Na coletânea em questão, segundo Paulo Rónai e Mary Lou Daniel, encontramos os seguintes processos de invenção verbal: aglutinação de palavras (“equiparado”: cavalo + parado; “tutânico”: tutano + titânico; “enxadachim”: enxada + espadachim); palavras que permutam de classes gramaticais (“Desço em pulos passos”: substantivo usado como advérbio); ênfase através de repetições (“Infância é coisa, coisa?”); permutação de tempo e modo verbais (“Nem olhasse mais a paisagem”: imperfeito do subjuntivo usado como futuro do pretérito); uso de artigo definido antes de pronomes indefinidos (“as muitas pessoas”); associação entre som e sentido __ aliteração e assonância (“Miúdo, moído”, “leigos, ledos, lépidos”); desarticulação ou desvios sintáticos (“A gente fica quase presos, alojados na cozinha”: silepse de número); uso do anacoluto (“Tia Liduína, que durante anos de amor tinham-na visto sobre sofrer... Tia Liduína, que já fina música e imagem”); inversão de lugares comuns ou frases feitas (“a menos não poder”, “com nenhum titubeio”, “E era o impasse da mágica”, “Um deus-nos-sacuda”, “o feio está ficando coisa”); citação ou criação de provérbios sertanejos (“De pobre não me sujo, de rico não me emporcalho”, “Para o pobre, os lugares são mais longe”); prosa rimada na forma de pares justapostos (“E entrou __ de peito feito”, “Moço esporte de forte”); repetições múltiplas para provocar intensidade emocional (“E estou pedindo, pedindo, pedindo um perdão”); criação de novos substantivos abstratos (“nãoezas”, “vislumbrança”, “soência”); flexão de palavras invariáveis (“quasinho”, “quasesinho”); verbos formados a partir de adjetivos (“cabisbaixara-se”, “malcriou”); abrasileiramento de palavras (“capisquei”: do italiano “capire”, compreender; “esmarte”: do inglês “smart”, esperto).

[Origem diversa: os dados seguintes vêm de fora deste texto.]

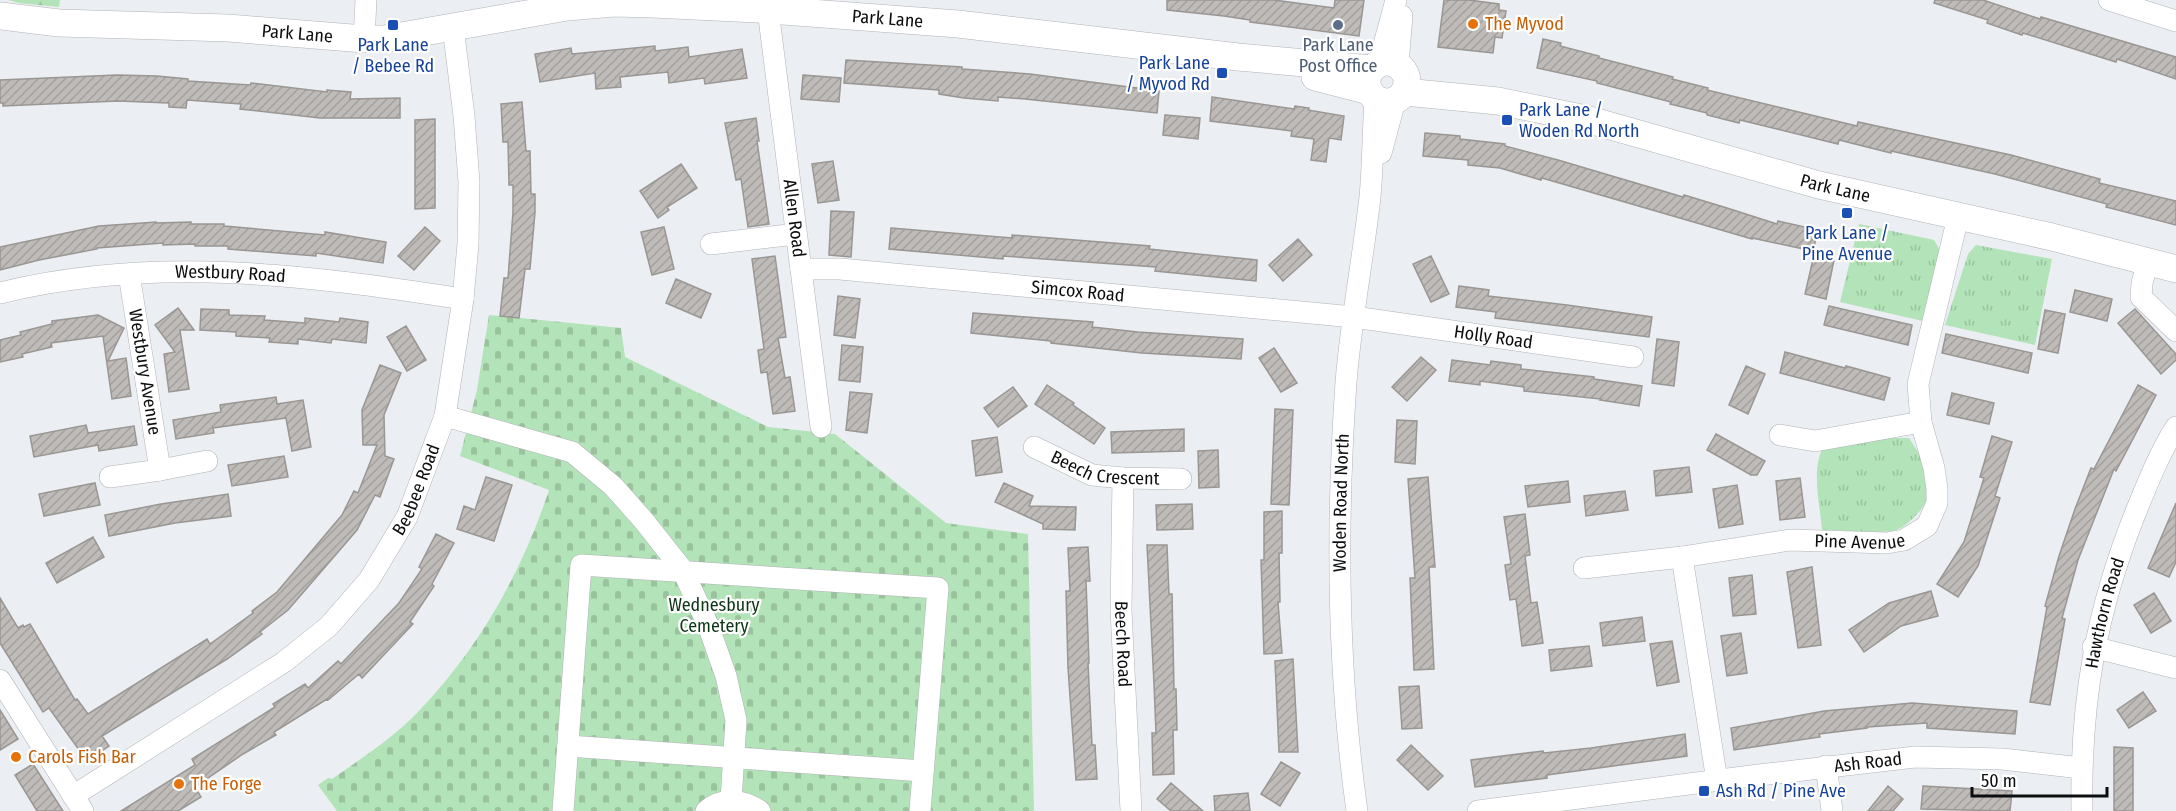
<svg xmlns="http://www.w3.org/2000/svg" width="2176" height="811" font-family="'Fira Sans Condensed',sans-serif">
<style>
.grass{fill:url(#grass-tufts)}
.forest{fill:url(#forest-firs)}
.cemetery{fill:url(#cemetery-stones)}
.building{fill:url(#building-hatch);stroke:#999693;stroke-width:1.5}
.lines{fill:none;stroke-linecap:round;stroke-linejoin:round}
.minor-casing{stroke:#b1b3b7;stroke-width:22}
.major-casing{stroke:#b1b3b7;stroke-width:28}
.minor{stroke:#fff;stroke-width:21}
.major{stroke:#fff;stroke-width:27}
.food-dot{fill:#e8710a;stroke:#fff;stroke-width:2}
.transit-dot{fill:#1a4fb4;stroke:#fff;stroke-width:2}
.service-dot{fill:#5c6f8a;stroke:#fff;stroke-width:2}
.labels{text-anchor:middle;dominant-baseline:central;stroke-width:4.5;stroke-linejoin:round;paint-order:stroke}
.street-label{font-size:18px;fill:#0c0d0e;stroke:#fff}
.food-label{font-size:18px;fill:#c56008;stroke:#fff;text-anchor:start}
.transit-label{font-size:18px;fill:#164399;stroke:#fff}
.service-label{font-size:18px;fill:#4e5e75;stroke:#fff}
.park-label{font-size:18px;fill:#0d3616;stroke:#fff}
</style>
<defs>
<pattern id="grass-tufts" width="24" height="20" patternUnits="userSpaceOnUse" patternTransform="scale(1.5)"><rect width="24" height="20" fill="#b3e3b8"/><path d="M3 7l-1-3M5 7V3M7 7l1-3M15 17l-1-3M17 17v-4M19 17l1-3" fill="none" stroke="#99c29d"/></pattern>
<pattern id="forest-firs" width="22" height="20" patternUnits="userSpaceOnUse" patternTransform="scale(1.5)"><rect width="22" height="20" fill="#b3e3b8"/><path d="M5 1l3.5 6h-7zM16 11l3.5 6h-7z" fill="#99c29d"/></pattern>
<pattern id="cemetery-stones" width="16" height="16" patternUnits="userSpaceOnUse" patternTransform="scale(1.5)"><rect width="16" height="16" fill="#b3e3b8"/><path d="M2 7V4a2 2 0 0 1 4 0v3zM10 15v-3a2 2 0 0 1 4 0v3z" fill="#99c29d"/></pattern>
<pattern id="building-hatch" width="6" height="6" patternUnits="userSpaceOnUse" patternTransform="scale(1.5)"><rect width="6" height="6" fill="#bfbbb8"/><path d="M-1 1l2-2M0 6l6-6M5 7l2-2" fill="none" stroke="#a3a09d"/></pattern>
</defs>
<rect width="100%" height="100%" fill="#ebeef2"/>
<path class="grass" d="M1859,224L1934,240L1941,252L1927,322L1840,302Z
M1976,245L2052,259L2035,345L1945,325L1968,254Z
M1873,438H1909C1924,460 1940,491 1918,513C1913,519 1904,527 1896,530C1883,534 1839,530 1822,530C1820,503 1810,467 1825,444Z"/>
<path class="forest" d="M8,0H60L59,7L19,3Z"/>
<path class="cemetery" d="M489,315L621,328L625,357L768,427L835,434L946,523L1028,534L1034,811H337L318,785L328,778L332,779C362,758 393,738 418,712C479,649 522,572 549,490L460,456L477,390Z"/>
<path class="building" d="M1167,0H1274L1334,8L1335,0H1364L1359,36L1250,22V20L1224,16L1167,10Z
M1444,0H1469L1499,4V10L1506,11L1502,38L1495,37L1493,53L1438,47Z
M1935,0H1983L2040,19L2041,17L2176,57V79L2117,59L2116,62L2023,33L2022,35L1987,23L1988,20L1934,3Z
M1543,39L1561,43L1560,46L1599,56V58L1673,77L1672,79L1708,88L1707,90L1857,126L1858,122L2011,155L2100,179L2099,183L2176,201V225L2106,207L2107,204L1995,174L1891,151V153L1839,140L1838,144L1740,120L1739,123L1707,115V113L1670,104L1671,102L1597,83V81L1537,68Z
M655,46V51L688,47L689,57L742,49L747,78L705,84L704,78L669,83L668,72L620,77L621,87L596,89L595,73L540,82L535,54L571,48L572,54Z
M846,60L962,67V69L1030,74L1159,91L1157,113L1025,99L998,97V101L964,98L939,94V90L844,83Z
M117,75L157,76L188,79V81L250,85L251,83L327,92V90L351,92L350,99L400,98V118H320L240,109L241,104L187,100L186,108L169,107V103L118,101L3,106V103H0V80Z
M803,75L841,78L839,102L801,99Z
M1212,97L1294,109L1295,106L1309,108L1308,110L1344,116L1341,140L1329,138L1326,162L1311,160L1314,139L1291,136L1292,131L1210,121Z
M522,102L526,151H530L531,194H535V212L530,269H525L519,318L500,316L504,278H508L513,212V185H509L508,142H503L501,104Z
M1165,115L1200,118L1198,139L1163,135Z
M756,118L759,141H757L769,224L748,227L741,179L736,180L725,123Z
M435,119V208L415,209V120Z
M1425,133L1460,136V139L1505,144V146L1558,160L1683,197L1684,195L1727,208L1777,224L1778,221L1818,230L1813,251L1752,238V239L1542,178L1541,180L1500,168L1468,165V160L1423,156Z
M833,161L839,200L818,203L812,164Z
M681,164L697,188L667,207L669,210L658,218L640,191Z
M831,211L854,212L851,257L829,255Z
M156,222V223L191,222V224H224V226L325,235V232L386,242L383,263L316,253V256L228,249V246H195V244L163,245V243L97,248V249L39,260L0,270V247L99,226Z
M425,227L440,241L414,270L398,256Z
M664,227L674,269L652,275L641,232Z
M891,228L1012,238V235L1150,246L1149,249L1257,260L1256,281L1155,271L1156,267L1003,256V259L889,249Z
M1298,239L1312,255L1283,281L1269,265Z
M1814,255L1834,260L1826,299L1805,294Z
M775,256L786,337L778,338L785,378L790,377L795,411L773,414L767,372L761,373L758,350L764,349L752,259Z
M1431,256L1449,294L1431,302L1413,264Z
M676,279L711,294L701,318L666,303Z
M1459,286L1489,290L1488,296L1567,305L1652,317L1649,337L1495,318L1496,312L1456,307Z
M2075,290L2112,299L2107,321L2070,312Z
M838,296L860,299L855,338L834,335Z
M1829,306L1912,325L1908,345L1824,325Z
M178,308L194,330H180L189,389L169,392L164,354L175,352L155,325Z
M201,309L229,310V315L265,316L264,320L305,323V318L339,322L340,318L368,322L366,343L332,339L331,343L298,339V344L269,342L270,338L236,336V332L200,330Z
M2135,309L2176,354V360L2161,374L2118,323Z
M2045,310L2065,314L2058,353L2038,349Z
M973,313L1093,322L1092,327L1138,332L1243,339L1241,359L1142,353L1051,343V341L971,333Z
M98,315L124,328L108,361L126,358L131,396L112,399L103,336L51,343L52,347L22,354L23,357L0,362V340L21,335L20,332L52,324V321Z
M406,326L426,360L407,371L387,337Z
M1946,334L2032,353L2028,373L1942,353Z
M1657,339L1679,342L1674,386L1652,383Z
M842,345L863,347L860,382L839,380Z
M1274,348L1297,383L1281,392L1259,358Z
M1785,352L1845,368L1846,366L1890,378L1884,400L1780,373Z
M1421,357L1436,370L1407,401L1392,387Z
M1452,360L1490,365L1491,361L1521,365V369L1594,377V379L1642,386L1639,406L1600,400L1601,399L1524,391V387L1480,381V385L1449,381Z
M380,365L401,373L384,415L385,456L394,459L380,497L375,495L357,530L288,610L260,632L262,634L227,659L102,736L109,746L87,761L49,708L43,712L0,643V598L18,628L23,625L24,627L30,624L75,700L77,699L88,714L207,639L210,644L253,613L252,611L277,592L342,515L354,491L358,493L377,445H363L362,410Z
M1746,366L1765,374L1748,414L1729,405Z
M1047,385L1074,403L1073,405L1105,428L1094,444L1035,404Z
M2138,385L2156,395L2116,471L2114,469L2078,560L2062,618L2065,619L2050,705L2030,702L2047,607L2045,606L2059,556L2075,509L2091,468L2094,469Z
M1013,387L1027,406L998,427L984,408Z
M850,392L872,394L867,433L846,430Z
M1952,393L1994,403L1989,424L1947,415Z
M276,397L277,404L303,400L311,447L292,451L286,418L213,428L214,433L176,439L173,420L221,412L220,405Z
M1275,409L1293,410L1289,505L1271,504Z
M1397,420L1417,421L1415,464L1395,462Z
M86,425L88,433L134,426L137,445L99,451L98,445L34,457L30,436Z
M1184,429V451L1112,453L1111,432Z
M1716,434L1765,461L1757,475H1751L1707,450Z
M1992,436L2012,442L1995,496L2000,498L1978,566L1958,597L1937,584L1964,542L1984,478L1980,477Z
M997,437L1002,472L976,476L972,441Z
M1218,450L1219,487L1199,488L1198,451Z
M284,456L288,477L232,486L228,465Z
M1689,467L1692,492L1656,496L1654,471Z
M486,477L512,485L494,541L457,529L464,506L475,510Z
M1428,477L1435,567H1429L1434,669L1414,670L1410,578H1415L1408,479Z
M1800,478L1805,517L1780,520L1776,481Z
M1568,481L1570,502L1528,507L1525,486Z
M95,483L100,505L44,516L39,494Z
M1004,483L1033,496L1029,506L1076,507L1075,530L1043,529V524L995,502Z
M1737,485L1743,524L1719,528L1713,489Z
M1625,491L1628,510L1586,516L1584,496Z
M228,494L231,516L175,523L109,536L105,515L161,504Z
M2176,503V562L2169,577L2148,568Z
M1192,504L1193,529L1157,530L1156,505Z
M1282,511V553H1279L1280,602H1278L1282,653L1264,654L1261,560H1264V512Z
M1525,514L1530,555L1525,556L1531,603L1537,602L1543,643L1522,646L1516,599L1510,600L1505,565L1511,564L1504,517Z
M436,534L454,543L432,584L434,586L410,622L413,624L362,678L359,674L328,700L327,699L274,732L276,735L243,754L195,787L201,797L178,811H121L195,765L192,759L275,707L273,704L305,684L308,688L338,661L341,664L399,603L422,569L419,567Z
M93,537L104,557L57,583L46,563Z
M1147,545H1167L1169,594H1172L1174,689H1176L1177,730H1173L1174,774L1153,775L1152,733H1156L1154,684Z
M1088,547L1090,581H1086L1089,663H1088L1092,745H1095L1097,779L1076,780L1068,668L1066,591H1070L1068,548Z
M1812,567L1821,645L1798,648L1787,572Z
M1752,575L1756,614L1733,616L1729,578Z
M1931,591L1938,616L1901,626L1864,652L1849,630L1889,603Z
M2154,593L2171,621L2151,633L2134,605Z
M1642,617L1645,641L1603,646L1600,623Z
M1741,633L1747,673L1727,676L1721,636Z
M1672,641L1679,682L1657,686L1650,644Z
M1589,646L1592,666L1551,671L1549,650Z
M1293,659L1298,752H1279L1275,661Z
M1419,686L1422,728L1402,729L1399,687Z
M2143,692L2156,711L2129,728L2117,710Z
M1912,703L2017,711L2015,734L1927,728V723L1867,727V728L1819,734L1820,737L1734,750L1731,728L1824,711Z
M0,710L18,739L0,750Z
M1685,734L1687,756L1547,775V778L1475,787L1471,760L1543,751L1544,753L1591,748Z
M1411,745L1443,776L1428,790L1397,760Z
M2114,747L2133,748V811H2114Z
M1281,762L1300,773L1280,806L1261,794Z
M33,764L63,811H37L15,775Z
M1171,783L1203,811H1171L1157,799Z
M1888,786L1903,799L1893,811H1868Z
M1923,786L2012,791L2010,811L1921,809Z
M1248,793L1250,811H1215L1214,796Z"/>
<g class="lines">
<defs>
<g id="minor">
<path d="M2109,0L2176,21"/>
<path id="s1" d="M768,10L821,427"/>
<path d="M364,39L366,0"/>
<path d="M1379,63L1396,0"/>
<path d="M1398,64L1402,16"/>
<path d="M1381,153L1395,101"/>
<path d="M711,244L796,234"/>
<path d="M2148,261L2142,283L2141,297L2176,331"/>
<path id="s2" d="M801,269H840L1354,317L1633,357"/>
<path id="s3" d="M0,293C154,255 309,275 463,299"/>
<path d="M445,416L572,452L613,486L644,521L682,569L708,625L726,676L736,720L731,801"/>
<path d="M1780,435L1815,441L1921,422"/>
<path id="s4" d="M1034,447L1092,475L1123,478L1181,479"/>
<path d="M160,470L207,461"/>
<path d="M110,477L160,470L129,274"/>
<path id="s5" d="M1123,478L1121,610L1131,811"/>
<path d="M1584,568L1682,557"/>
<path d="M2093,647L2176,668"/>
<path d="M0,680L83,811"/>
<path d="M568,746L923,771"/>
<path d="M1826,766L1832,811"/>
<path id="s6" d="M1717,781L1682,557L1790,540L1887,543L1904,540L1927,526L1937,503V489L1934,468L1921,422L1918,384L1958,217"/>
<path id="s7" d="M73,796L284,662L329,626L369,580L407,517L445,416L463,299L468,244L469,182L464,116L453,27"/>
<path d="M563,811L581,565L938,588L920,811"/>
<path d="M706,811C723,796 743,800 760,811"/>
<path id="s8" d="M1357,811C1337,669 1336,525 1346,382C1351,320 1363,259 1370,197C1373,164 1373,131 1375,98"/>
<path id="s9" d="M1478,811L1759,775L1915,757L2002,759L2081,768"/>
<path id="s10" d="M2082,811C2080,702 2096,610 2137,509C2148,482 2160,452 2176,427"/>
</g>
<g id="major">
<path id="s11" d="M0,16L59,23L228,28L364,39H384L567,7L614,3L652,4L757,9L958,24L1238,57L1372,69"/>
<circle cx="1387" cy="82" r="20"/>
<path d="M1315,77L1369,91"/>
<path id="s12" d="M1405,92L1498,101L1586,119L1819,185L2052,237L2176,269"/>
</g>
</defs>
<use href="#minor" class="minor-casing"/>
<use href="#major" class="major-casing"/>
<use href="#minor" class="minor"/>
<use href="#major" class="major"/>
</g>
<g class="food-dot">
<circle cx="1473" cy="24" r="6"/>
<circle cx="16" cy="757" r="6"/>
<circle cx="179" cy="784" r="6"/>
</g>
<g class="transit-dot">
<rect x="387" y="19" width="12" height="12" rx="3"/>
<rect x="1216" y="67" width="12" height="12" rx="3"/>
<rect x="1501" y="114" width="12" height="12" rx="3"/>
<rect x="1841" y="207" width="12" height="12" rx="3"/>
<rect x="1698" y="785" width="12" height="12" rx="3"/>
</g>
<circle class="service-dot" cx="1338" cy="25" r="6"/>
<g class="labels">
<g class="street-label">
<text stroke="none"><textPath href="#s11" startOffset="892">Park Lane</textPath></text>
<text stroke="none"><textPath href="#s11" startOffset="298">Park Lane</textPath></text>
<text stroke="none"><textPath href="#s12" startOffset="442">Park Lane</textPath></text>
<text stroke="none"><textPath href="#s1" startOffset="210">Allen Road</textPath></text>
<text stroke="none"><textPath href="#s3" startOffset="232">Westbury Road</textPath></text>
<text stroke="none"><textPath href="#s2" startOffset="278">Simcox Road</textPath></text>
<text stroke="none"><textPath href="#s2" startOffset="696">Holly Road</textPath></text>
<text transform="translate(145 372) rotate(81)">Westbury Avenue</text>
<text stroke="none"><textPath href="#s4" startOffset="76">Beech Crescent</textPath></text>
<text stroke="none"><textPath href="#s7" startOffset="471">Beebee Road</textPath></text>
<text stroke="none"><textPath href="#s8" startOffset="309">Woden Road North</textPath></text>
<text stroke="none"><textPath href="#s6" startOffset="406">Pine Avenue</textPath></text>
<text stroke="none"><textPath href="#s10" startOffset="200">Hawthorn Road</textPath></text>
<text stroke="none"><textPath href="#s5" startOffset="166">Beech Road</textPath></text>
<text stroke="none"><textPath href="#s9" startOffset="393">Ash Road</textPath></text>
</g>
<g class="food-label">
<text x="1485" y="24">The Myvod</text>
<text x="28" y="757">Carols Fish Bar</text>
<text x="191" y="784">The Forge</text>
</g>
<g class="transit-label">
<text x="393" y="45">Park Lane<tspan x="393" dy="21">/ Bebee Rd</tspan></text>
<text x="1210" y="63" text-anchor="end">Park Lane<tspan x="1210" dy="21">/ Myvod Rd</tspan></text>
<text x="1519" y="110" text-anchor="start">Park Lane /<tspan x="1519" dy="21">Woden Rd North</tspan></text>
<text x="1847" y="233">Park Lane /<tspan x="1847" dy="21">Pine Avenue</tspan></text>
<text x="1716" y="791" text-anchor="start">Ash Rd / Pine Ave</text>
</g>
<g class="service-label">
<text x="1338" y="45">Park Lane<tspan x="1338" dy="21">Post Office</tspan></text>
</g>
<g class="park-label">
<text x="714" y="605">Wednesbury<tspan x="714" dy="21">Cemetery</tspan></text>
</g>
</g>
<path d="M1972 787v9h135v-9" fill="none" stroke="#0c0d0e" stroke-width="3"/>
<text x="1981" y="787" font-size="18" fill="#0c0d0e" stroke="#ffffff" stroke-width="4.5" paint-order="stroke">50 m</text>
</svg>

Em se tratando do regionalismo, Guimarães Rosa o torna universal. Se o regionalismo romântico (José de Alencar) era pitoresco, se o regionalismo de 1930 (Graciliano Ramos, Raquel de Queirós, José Lins do Rego, Jorge Amado) era crítico social, Guimarães Rosa, ainda que extraia do sertão mineiro sua matéria prima, afirma que “o sertão é o mundo”, é uma forma de aprendizado, isto é, a partir dele, podemos refletir sobre temas transcendentais, universais. Assim, temos os seguintes núcleos temáticos: a viagem como forma de contemplação e descoberta (“As Margens da Alegria”; “Os Cimos”), a loucura mesclada à violência, à valentia e à solidariedade humana (“Famigerado”; “Os Irmãos Dagobé”; “Fatalidade”; “Sorôco, Sua Mãe, Sua Filha”), a sabedoria e a mágica da inocência infantil (“A Menina de Lá”; “Pirlimpsiquice”; “Partida do Audaz Navegante”), a escavação da essência, do inconsciente, a busca da transcendência (“A Terceira Margem do Rio”), a loucura mística ou metafísica (“Nenhum, Nenhuma”; “O Espelho”; “Um Moço Muito Branco”; “Nada e a Nossa Condição”; “O Cavalo que Bebia Cerveja”; “A Benfazeja”; “Darandina”; “Tarantão, Meu Patrão”) e a (re)descoberta amorosa (“Luas-de-Mel”; “Seqüência”; “Substância”).
Em suma, Primeiras estórias reflete o mundo sertanejo, povoado de crianças, jagunços e animais, transformado pela magia da linguagem. Esse sertão, no entanto, não se restringe aos limites geográficos brasileiros, mas sim revela-nos o homem com suas crenças, medos, limitações e sobretudo seu desejo de transpor os limites entre o humano e o sagrado.